(Text excerpt):
Baldwin has been earning his bread in Europe since 2019. During these seasons, he has only played in the EuroLeague, representing Olympiacos, Bayern Munich, Baskonia, and Maccabi, with whom he has a contract until the end of June 2025.

According to Israeli media, the guard earns slightly less than 1.4 million euros for the season, which puts him far from being among the best-paid players in the strongest club competition in the Old World. Nevertheless, Baldwin deserves a higher salary, as there aren’t many players in the EuroLeague better than him.

Baldwin also deserves praise for getting better with every European season. Improvement can be seen both on the court and in the numbers, and although the explosive guard hasn’t won anything in the EuroLeague, there’s inevitably a feeling that he doesn’t have much more room to develop over here.

This summer, Baldwin finds himself essentially in the same situation as Aleksandar Vezenkov after last season. He’s a brilliant basketball player, often an unstoppable star in the EuroLeague, and his age is such that his career’s peak has either just begun or is about to arrive. So why not try your luck in the NBA?

Even if there’s no NBA buyout clause in Baldwin’s contract with Maccabi, getting out of the contract is often easy. Perhaps a very expensive formality, but still a formality.

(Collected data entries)
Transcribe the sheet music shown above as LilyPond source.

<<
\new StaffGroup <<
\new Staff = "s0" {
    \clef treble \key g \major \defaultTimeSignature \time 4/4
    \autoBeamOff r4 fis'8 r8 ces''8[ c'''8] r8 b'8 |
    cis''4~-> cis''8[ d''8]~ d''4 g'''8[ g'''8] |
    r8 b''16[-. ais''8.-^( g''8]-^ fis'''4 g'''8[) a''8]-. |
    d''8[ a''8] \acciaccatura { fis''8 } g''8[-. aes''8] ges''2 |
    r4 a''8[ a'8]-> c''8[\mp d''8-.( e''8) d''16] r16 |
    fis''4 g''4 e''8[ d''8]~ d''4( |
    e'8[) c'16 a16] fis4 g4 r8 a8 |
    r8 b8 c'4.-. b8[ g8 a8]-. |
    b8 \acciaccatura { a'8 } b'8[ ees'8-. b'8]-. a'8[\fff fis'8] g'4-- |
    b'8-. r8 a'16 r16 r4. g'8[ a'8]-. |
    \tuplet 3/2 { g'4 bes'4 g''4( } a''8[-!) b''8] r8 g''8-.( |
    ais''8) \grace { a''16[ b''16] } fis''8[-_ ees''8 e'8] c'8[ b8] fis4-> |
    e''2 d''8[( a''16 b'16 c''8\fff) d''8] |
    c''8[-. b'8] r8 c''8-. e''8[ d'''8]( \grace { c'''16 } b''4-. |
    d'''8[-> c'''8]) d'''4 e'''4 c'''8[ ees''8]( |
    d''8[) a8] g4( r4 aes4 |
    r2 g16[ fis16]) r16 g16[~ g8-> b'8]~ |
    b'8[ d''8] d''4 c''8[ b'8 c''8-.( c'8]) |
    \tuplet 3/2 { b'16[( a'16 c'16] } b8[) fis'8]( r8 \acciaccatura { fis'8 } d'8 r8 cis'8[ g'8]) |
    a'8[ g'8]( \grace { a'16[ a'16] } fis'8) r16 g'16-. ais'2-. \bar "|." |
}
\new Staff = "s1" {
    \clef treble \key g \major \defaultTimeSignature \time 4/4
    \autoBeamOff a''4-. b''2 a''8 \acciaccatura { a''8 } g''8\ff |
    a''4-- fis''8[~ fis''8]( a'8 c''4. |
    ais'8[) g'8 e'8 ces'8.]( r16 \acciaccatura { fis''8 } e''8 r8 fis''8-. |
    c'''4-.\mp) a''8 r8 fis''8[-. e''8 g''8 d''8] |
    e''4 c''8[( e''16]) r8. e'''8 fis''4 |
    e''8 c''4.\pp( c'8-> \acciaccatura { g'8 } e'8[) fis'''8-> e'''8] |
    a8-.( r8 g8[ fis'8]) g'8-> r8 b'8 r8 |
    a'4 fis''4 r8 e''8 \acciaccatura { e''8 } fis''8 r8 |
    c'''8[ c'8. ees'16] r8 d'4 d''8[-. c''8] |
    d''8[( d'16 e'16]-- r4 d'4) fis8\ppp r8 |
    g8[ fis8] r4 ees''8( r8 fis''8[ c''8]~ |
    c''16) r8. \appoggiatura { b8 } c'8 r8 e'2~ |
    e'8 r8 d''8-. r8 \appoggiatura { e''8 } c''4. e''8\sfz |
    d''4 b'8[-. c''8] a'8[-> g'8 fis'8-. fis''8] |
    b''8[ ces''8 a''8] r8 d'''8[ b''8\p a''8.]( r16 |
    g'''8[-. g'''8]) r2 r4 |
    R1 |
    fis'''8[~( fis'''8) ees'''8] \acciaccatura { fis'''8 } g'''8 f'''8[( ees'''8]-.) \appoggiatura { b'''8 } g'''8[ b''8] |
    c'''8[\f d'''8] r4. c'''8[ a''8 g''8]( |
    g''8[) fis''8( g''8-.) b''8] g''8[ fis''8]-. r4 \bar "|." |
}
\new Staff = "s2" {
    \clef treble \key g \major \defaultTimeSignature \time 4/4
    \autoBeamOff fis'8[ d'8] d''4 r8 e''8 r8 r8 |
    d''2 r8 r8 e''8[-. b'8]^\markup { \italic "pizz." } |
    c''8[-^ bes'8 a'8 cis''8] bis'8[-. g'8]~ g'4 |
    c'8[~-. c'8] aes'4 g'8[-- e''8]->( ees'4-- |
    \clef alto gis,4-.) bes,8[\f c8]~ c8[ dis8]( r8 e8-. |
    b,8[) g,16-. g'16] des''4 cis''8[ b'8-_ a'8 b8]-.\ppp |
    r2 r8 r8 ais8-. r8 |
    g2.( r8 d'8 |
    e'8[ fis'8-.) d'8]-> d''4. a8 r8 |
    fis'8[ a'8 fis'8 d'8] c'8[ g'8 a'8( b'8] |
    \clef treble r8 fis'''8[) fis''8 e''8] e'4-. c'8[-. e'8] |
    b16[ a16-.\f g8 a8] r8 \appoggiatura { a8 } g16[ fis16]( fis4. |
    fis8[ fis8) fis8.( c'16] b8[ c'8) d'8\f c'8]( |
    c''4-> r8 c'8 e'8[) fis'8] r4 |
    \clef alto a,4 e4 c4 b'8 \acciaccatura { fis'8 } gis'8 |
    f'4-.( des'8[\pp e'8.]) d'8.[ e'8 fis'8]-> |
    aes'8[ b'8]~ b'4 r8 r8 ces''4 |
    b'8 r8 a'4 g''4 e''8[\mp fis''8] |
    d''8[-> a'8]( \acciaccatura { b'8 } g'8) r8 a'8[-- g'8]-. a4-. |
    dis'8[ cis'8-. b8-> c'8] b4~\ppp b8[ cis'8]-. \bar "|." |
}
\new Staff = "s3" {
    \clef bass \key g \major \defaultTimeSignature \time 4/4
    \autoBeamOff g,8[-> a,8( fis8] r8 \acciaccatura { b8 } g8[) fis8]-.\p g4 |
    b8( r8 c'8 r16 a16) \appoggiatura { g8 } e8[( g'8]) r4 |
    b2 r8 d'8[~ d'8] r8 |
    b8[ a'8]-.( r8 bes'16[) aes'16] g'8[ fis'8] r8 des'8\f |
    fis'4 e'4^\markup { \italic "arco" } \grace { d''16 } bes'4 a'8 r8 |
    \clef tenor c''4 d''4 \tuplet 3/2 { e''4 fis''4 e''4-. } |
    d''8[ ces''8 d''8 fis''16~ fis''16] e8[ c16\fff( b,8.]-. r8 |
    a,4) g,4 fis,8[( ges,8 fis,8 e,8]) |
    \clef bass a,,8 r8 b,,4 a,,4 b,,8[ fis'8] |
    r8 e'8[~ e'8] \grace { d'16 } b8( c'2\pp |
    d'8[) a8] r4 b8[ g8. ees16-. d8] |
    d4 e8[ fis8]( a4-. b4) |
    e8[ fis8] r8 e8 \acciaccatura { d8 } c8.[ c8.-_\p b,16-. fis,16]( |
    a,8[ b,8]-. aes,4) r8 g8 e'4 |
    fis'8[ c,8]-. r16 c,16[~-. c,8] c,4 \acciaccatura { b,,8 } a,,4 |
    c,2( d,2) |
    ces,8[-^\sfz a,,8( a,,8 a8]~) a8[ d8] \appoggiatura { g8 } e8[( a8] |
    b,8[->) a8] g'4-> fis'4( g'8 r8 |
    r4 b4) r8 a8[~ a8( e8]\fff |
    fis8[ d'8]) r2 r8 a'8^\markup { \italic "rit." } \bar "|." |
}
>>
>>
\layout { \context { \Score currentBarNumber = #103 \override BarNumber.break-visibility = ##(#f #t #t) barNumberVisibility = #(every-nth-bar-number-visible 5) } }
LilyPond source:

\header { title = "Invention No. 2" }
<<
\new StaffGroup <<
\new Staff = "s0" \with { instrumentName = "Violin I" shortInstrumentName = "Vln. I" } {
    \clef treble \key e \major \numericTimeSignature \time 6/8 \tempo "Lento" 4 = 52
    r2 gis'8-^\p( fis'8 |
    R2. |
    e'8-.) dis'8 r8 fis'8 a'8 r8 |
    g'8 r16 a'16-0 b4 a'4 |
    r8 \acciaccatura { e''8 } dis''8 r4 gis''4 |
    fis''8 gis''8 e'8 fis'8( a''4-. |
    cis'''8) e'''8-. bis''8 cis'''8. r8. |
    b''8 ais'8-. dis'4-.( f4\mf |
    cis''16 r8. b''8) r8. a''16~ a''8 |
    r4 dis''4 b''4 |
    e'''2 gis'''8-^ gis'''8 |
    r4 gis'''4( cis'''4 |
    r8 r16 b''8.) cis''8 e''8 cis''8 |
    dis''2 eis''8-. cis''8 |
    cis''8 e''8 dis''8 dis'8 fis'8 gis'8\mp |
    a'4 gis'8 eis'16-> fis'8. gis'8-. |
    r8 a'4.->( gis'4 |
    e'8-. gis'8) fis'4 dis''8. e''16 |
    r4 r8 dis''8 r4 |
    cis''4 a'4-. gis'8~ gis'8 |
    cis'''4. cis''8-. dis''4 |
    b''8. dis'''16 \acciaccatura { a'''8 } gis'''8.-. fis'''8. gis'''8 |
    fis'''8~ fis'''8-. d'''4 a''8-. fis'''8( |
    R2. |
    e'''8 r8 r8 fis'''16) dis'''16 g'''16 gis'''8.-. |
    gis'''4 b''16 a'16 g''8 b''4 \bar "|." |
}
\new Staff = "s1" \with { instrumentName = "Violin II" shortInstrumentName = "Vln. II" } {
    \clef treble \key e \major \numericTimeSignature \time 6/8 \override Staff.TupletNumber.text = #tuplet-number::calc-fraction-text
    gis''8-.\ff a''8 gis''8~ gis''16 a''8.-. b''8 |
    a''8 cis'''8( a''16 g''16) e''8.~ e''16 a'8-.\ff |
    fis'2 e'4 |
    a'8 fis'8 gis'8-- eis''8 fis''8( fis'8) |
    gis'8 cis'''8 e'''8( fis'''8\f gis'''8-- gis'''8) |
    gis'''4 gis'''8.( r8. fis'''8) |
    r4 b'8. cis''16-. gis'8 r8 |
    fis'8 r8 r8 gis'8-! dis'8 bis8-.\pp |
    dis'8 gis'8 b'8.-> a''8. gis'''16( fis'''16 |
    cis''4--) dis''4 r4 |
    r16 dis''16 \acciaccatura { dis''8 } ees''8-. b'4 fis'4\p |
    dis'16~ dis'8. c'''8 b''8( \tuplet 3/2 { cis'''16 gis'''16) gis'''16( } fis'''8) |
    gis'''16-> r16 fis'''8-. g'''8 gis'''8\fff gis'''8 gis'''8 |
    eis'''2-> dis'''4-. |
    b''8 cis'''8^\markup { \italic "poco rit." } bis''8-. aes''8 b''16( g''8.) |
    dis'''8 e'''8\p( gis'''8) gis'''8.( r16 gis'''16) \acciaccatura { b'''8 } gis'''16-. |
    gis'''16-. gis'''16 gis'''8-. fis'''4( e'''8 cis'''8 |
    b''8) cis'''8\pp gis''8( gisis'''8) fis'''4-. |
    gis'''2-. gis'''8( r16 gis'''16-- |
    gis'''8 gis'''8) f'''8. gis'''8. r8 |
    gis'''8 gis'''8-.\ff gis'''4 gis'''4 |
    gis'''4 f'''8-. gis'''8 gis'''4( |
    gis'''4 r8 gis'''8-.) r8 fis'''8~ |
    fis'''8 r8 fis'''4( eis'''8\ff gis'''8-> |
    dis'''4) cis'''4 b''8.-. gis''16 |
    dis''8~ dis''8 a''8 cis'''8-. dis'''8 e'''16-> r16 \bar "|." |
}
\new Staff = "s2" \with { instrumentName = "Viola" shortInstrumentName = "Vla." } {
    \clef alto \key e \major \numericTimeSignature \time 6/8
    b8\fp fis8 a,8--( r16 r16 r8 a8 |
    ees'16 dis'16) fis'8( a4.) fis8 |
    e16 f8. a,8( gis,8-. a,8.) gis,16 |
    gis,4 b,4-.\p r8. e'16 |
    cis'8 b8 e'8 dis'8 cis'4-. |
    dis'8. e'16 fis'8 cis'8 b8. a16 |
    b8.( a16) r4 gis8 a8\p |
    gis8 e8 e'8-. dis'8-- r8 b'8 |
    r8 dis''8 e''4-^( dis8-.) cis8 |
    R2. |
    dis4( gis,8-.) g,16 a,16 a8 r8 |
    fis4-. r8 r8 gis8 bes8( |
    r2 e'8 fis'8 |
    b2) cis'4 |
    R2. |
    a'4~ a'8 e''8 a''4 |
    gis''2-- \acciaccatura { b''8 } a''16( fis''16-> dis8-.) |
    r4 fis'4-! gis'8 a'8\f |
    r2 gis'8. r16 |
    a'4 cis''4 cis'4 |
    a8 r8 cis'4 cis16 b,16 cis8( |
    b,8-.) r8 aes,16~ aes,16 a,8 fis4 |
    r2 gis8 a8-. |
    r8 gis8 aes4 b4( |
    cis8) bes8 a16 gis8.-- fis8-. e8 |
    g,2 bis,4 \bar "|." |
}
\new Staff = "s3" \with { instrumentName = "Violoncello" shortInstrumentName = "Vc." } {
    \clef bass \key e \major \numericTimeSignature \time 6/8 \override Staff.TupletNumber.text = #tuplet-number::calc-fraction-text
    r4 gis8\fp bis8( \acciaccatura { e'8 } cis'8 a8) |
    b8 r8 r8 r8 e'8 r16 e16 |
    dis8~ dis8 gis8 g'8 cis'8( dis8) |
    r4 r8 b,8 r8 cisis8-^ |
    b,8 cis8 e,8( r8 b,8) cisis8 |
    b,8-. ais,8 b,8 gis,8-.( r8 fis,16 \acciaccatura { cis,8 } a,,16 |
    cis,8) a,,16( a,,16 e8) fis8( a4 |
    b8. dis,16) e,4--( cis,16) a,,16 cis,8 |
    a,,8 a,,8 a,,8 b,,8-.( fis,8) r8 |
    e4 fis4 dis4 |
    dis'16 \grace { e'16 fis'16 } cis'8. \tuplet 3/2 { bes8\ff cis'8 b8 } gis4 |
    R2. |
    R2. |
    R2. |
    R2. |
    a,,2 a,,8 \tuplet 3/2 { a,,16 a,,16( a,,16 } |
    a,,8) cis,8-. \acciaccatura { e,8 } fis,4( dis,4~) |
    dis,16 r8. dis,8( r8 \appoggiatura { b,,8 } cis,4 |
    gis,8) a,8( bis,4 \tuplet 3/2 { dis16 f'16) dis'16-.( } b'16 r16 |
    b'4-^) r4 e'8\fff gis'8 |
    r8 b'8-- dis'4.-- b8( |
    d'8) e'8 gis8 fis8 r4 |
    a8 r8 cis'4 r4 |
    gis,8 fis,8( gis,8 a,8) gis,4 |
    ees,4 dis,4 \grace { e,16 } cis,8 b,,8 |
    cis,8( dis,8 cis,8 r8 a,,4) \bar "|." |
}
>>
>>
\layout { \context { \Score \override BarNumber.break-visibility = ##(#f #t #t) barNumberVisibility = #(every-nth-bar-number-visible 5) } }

(Assigned task A): Copy the passage about Baldwin's career word for word, from "Baldwin has been" to "develop over here.".
(Assigned task B): Resume the piece on Baldwin's EuroLeague career and NBA prospects, picking up right after its final sentence.

(Answer area A):
Baldwin has been earning his bread in Europe since 2019. During these seasons, he has only played in the EuroLeague, representing Olympiacos, Bayern Munich, Baskonia, and Maccabi, with whom he has a contract until the end of June 2025.

According to Israeli media, the guard earns slightly less than 1.4 million euros for the season, which puts him far from being among the best-paid players in the strongest club competition in the Old World. Nevertheless, Baldwin deserves a higher salary, as there aren’t many players in the EuroLeague better than him.

Baldwin also deserves praise for getting better with every European season. Improvement can be seen both on the court and in the numbers, and although the explosive guard hasn’t won anything in the EuroLeague, there’s inevitably a feeling that he doesn’t have much more room to develop over here.

(Answer area B):
Baldwin fits perfectly in the NBA

If Baldwin’s situation can be compared to Vezenkov’s, then in terms of playing style, the American could be likened to Vasilije Micić. Both are tall guards with plenty of experience who need the ball in their hands to be effective. Moreover, they are good passers, capable of hitting three-pointers, mid-range shots, and effectively driving to the rim.

When he moved to the Oklahoma City Thunder, it was clear that the Serbian would find it very difficult to earn significant playing minutes because OKC’s backcourt rotation was well-stocked with several young talents.

The 30-year-old Micić didn’t get to play much there, but after a trade to the Charlotte Hornets, the player who won two EuroLeague titles with Efes has come into his own. His minutes (26.4 vs. 12.0), points (12.3 vs. 3.3), assists (5.5 vs. 2.5), and many other statistical indicators have all improved.

Micić’s career-high NBA game:

Essentially, all basketball players with NBA experience who have come to Europe or gone from Europe to North America say that it’s much easier to score points in the world’s strongest league than in the Old World. Mainly because the court is bigger, the game is faster, it’s not as physical, and defensive pressure is much lower during the regular season because not every game counts in the NBA.

Considering everything, Baldwin would certainly cope in the NBA. No one is saying he’ll be the next LeBron James, but he could definitely fill the role of a starting guard on a weaker team or a significant role player on a better team.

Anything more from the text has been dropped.